- THE REQUEST
Carry on the review of Coetzee's novel Elizabeth Costello below, writing what comes after its last sentence.

** begin QUOTED TEXT **

Most of the chapters (or lessons, as outlined in the table of contents) in Elizabeth Costello have been published elsewhere between 1997 and 2002. As a whole they present a series of lectures that fictional fiction writer Elizabeth Costello attends or delivers. These lectures are tied together minimally with some descriptions of her family and some dialog between characters. The final lesson, "At the Gate", is a dream-like sequence in which Costello is somehow being judged and is required to explain her beliefs. The book ends with an excerpt form Hugo von Hofmannsthal's short work Letter of Lord Chandos to Lord Bacon (1902). A postscript follows, which is Coetzee's addition to Hofmannsthahal's work: a supplementary letter from Lord Chandos' wife Elizabeth (Elizabeth C.!) to Bacon.

The first seven lessons had some sort of unity. They were, after all, lectures that somehow included Elizabeth Costello. Okay. But with the addition of the ethereal lesson "At the Gate" and the timetwisting inclusion of Hofmannsthal, Chandos, and his wife, I knew that Coetzee was after something much more complex.

The bit of homework I did before giving up on the book was to retrieve Hofmannstahl's work (available easily enough on the web). This "letter," which is about six pages long was eye-opening. Here was the theme of Elizabeth Costello spelled out. Here is a writer apologizing for his "complete abandonment of literary activity," despondent and feeble, capable of being driven to despair by the thought of rats being poisoned or the death of an eel. In the letter (and in Coetzee's excerpt), Chandos talks of how things - tangible things - are all that can provide meaning and, to his wife, "rapture." Chandos and Elizabeth Costello (in lesson 8) both talk about "thinking with the heart." Chandos says "To me, then, it is as though my body consists of nought but ciphers which give me the key to everything; or as if we could enter into a new and hopeful relationship with the whole structure of existence if only we begin to think with the heart."

(An aside: having recently read A.S. Byatt's The Biographer's Tale, I am struck by the similar theme of writers losing the ability to be sustained by words and images, needing instead things.)

** end QUOTED TEXT **
** begin ENTRIES SUPPLIED **

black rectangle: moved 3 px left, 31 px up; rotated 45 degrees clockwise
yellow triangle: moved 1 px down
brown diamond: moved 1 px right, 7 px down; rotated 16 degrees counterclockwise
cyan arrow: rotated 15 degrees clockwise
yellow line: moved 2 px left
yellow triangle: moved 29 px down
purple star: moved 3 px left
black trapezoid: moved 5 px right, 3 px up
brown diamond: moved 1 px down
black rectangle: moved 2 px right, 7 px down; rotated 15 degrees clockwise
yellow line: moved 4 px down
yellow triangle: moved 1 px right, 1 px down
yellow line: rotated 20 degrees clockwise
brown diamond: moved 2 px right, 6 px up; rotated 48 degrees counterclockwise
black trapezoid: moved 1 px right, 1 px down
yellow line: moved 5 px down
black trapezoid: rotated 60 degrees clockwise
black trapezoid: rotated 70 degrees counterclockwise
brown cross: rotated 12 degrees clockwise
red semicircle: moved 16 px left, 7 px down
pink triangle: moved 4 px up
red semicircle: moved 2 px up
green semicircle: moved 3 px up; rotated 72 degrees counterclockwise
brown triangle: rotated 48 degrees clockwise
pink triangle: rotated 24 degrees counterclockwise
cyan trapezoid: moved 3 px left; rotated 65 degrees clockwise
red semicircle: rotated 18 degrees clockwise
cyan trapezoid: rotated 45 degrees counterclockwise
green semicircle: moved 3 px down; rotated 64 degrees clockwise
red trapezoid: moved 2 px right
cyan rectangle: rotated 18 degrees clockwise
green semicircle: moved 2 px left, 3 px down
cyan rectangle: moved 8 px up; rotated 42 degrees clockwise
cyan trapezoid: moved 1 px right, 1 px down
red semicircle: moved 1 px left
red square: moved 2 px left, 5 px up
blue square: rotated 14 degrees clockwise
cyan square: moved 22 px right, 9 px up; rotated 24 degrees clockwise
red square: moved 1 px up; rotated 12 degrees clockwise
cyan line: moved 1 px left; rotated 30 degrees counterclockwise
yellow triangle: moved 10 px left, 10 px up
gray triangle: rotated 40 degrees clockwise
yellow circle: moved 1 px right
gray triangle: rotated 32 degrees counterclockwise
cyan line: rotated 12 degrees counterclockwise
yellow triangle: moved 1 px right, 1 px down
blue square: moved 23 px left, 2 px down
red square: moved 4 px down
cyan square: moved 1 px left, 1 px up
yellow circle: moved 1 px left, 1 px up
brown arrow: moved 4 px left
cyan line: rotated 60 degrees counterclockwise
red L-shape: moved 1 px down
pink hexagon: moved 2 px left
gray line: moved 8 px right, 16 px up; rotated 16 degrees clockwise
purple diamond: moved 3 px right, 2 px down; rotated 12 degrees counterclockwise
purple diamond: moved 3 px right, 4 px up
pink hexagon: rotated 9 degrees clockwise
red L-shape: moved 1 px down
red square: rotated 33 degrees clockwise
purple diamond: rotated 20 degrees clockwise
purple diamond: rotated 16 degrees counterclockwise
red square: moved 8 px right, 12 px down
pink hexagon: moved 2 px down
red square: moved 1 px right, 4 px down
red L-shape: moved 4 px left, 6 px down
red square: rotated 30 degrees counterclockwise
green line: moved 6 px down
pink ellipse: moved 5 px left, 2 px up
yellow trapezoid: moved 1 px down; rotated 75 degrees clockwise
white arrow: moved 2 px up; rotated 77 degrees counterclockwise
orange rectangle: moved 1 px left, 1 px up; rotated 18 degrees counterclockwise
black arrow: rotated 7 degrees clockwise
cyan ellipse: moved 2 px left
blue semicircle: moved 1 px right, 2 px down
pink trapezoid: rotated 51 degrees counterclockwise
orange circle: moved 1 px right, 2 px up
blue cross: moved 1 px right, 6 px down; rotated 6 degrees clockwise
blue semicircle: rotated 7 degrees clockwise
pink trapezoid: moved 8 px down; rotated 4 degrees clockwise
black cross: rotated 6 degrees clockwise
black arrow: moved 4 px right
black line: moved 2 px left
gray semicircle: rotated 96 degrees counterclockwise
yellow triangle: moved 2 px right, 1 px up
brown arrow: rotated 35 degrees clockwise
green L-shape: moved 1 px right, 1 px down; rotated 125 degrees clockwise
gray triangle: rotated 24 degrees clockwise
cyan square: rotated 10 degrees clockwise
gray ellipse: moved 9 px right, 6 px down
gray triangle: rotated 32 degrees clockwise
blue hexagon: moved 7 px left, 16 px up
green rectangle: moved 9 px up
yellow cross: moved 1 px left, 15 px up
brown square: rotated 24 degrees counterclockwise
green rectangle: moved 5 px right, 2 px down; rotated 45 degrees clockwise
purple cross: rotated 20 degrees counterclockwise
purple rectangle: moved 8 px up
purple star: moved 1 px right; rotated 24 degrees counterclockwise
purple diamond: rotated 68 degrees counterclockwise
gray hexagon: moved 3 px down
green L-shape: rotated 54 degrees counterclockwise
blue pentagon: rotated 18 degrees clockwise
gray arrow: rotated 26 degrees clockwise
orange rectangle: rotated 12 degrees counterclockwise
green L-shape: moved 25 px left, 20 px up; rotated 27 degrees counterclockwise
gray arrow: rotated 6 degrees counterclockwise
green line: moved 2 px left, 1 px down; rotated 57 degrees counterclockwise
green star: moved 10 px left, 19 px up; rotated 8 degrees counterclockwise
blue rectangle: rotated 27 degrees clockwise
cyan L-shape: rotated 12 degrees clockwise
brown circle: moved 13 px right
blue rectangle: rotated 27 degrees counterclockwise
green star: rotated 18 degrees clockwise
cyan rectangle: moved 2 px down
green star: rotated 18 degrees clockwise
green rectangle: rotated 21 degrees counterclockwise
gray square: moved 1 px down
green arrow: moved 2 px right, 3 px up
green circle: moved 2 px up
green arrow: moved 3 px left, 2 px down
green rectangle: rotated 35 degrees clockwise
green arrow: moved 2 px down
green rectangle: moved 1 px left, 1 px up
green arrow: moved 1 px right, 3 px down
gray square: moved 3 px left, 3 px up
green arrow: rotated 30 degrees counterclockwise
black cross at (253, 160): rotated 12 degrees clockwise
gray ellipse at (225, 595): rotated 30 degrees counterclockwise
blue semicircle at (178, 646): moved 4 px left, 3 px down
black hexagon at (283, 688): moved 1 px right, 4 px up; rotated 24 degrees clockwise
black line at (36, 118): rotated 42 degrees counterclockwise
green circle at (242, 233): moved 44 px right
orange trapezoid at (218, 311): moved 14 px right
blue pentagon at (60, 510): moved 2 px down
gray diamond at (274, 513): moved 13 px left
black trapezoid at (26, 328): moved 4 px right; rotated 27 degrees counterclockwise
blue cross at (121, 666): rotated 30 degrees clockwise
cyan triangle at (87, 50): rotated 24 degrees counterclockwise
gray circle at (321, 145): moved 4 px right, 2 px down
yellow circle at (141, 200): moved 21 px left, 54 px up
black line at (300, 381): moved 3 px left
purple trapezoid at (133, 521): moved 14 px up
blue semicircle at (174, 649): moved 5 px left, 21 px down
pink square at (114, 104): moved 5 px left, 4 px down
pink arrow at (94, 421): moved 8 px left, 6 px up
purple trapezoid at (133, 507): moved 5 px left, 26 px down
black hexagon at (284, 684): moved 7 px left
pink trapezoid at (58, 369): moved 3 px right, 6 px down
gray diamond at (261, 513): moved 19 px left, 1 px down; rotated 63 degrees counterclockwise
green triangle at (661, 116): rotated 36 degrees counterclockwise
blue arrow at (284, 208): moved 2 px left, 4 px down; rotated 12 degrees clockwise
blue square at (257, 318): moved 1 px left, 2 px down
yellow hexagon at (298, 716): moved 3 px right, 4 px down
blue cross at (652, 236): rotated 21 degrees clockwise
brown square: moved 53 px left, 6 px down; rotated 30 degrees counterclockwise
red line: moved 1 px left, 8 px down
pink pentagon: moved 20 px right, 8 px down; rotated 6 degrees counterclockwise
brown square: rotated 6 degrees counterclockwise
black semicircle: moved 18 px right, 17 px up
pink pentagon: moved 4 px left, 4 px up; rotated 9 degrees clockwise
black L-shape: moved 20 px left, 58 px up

** end ENTRIES SUPPLIED **

- EXPECTED ANSWER
What finally tied lesson 8 to the rest of the work for me, and created a "Eureka!" moment, was a line near the end of Chandos letter, when talking of the inadequacy of Latin, English, Spanish and Italian to write or think, he speaks of a "language none of whose words is known to me, a language in which inanimate things speak to me and wherein I may ONE DAY HAVE TO JUSTIFY MYSELF BEFORE AN UNKNOWN JUDGE." [emphasis added]

Having read Hofmannsthal's work, I now had a resource for interpreting Costello better than I had initially. I am always happy to find literature that delivers some depth of understanding, and invariably these works require some work on my part. There is a direct correspondence between what I am willing to do and what the work is willing to give up. Elizabeth Costello is one of those works. As far as I am concerned, I have much work to still do.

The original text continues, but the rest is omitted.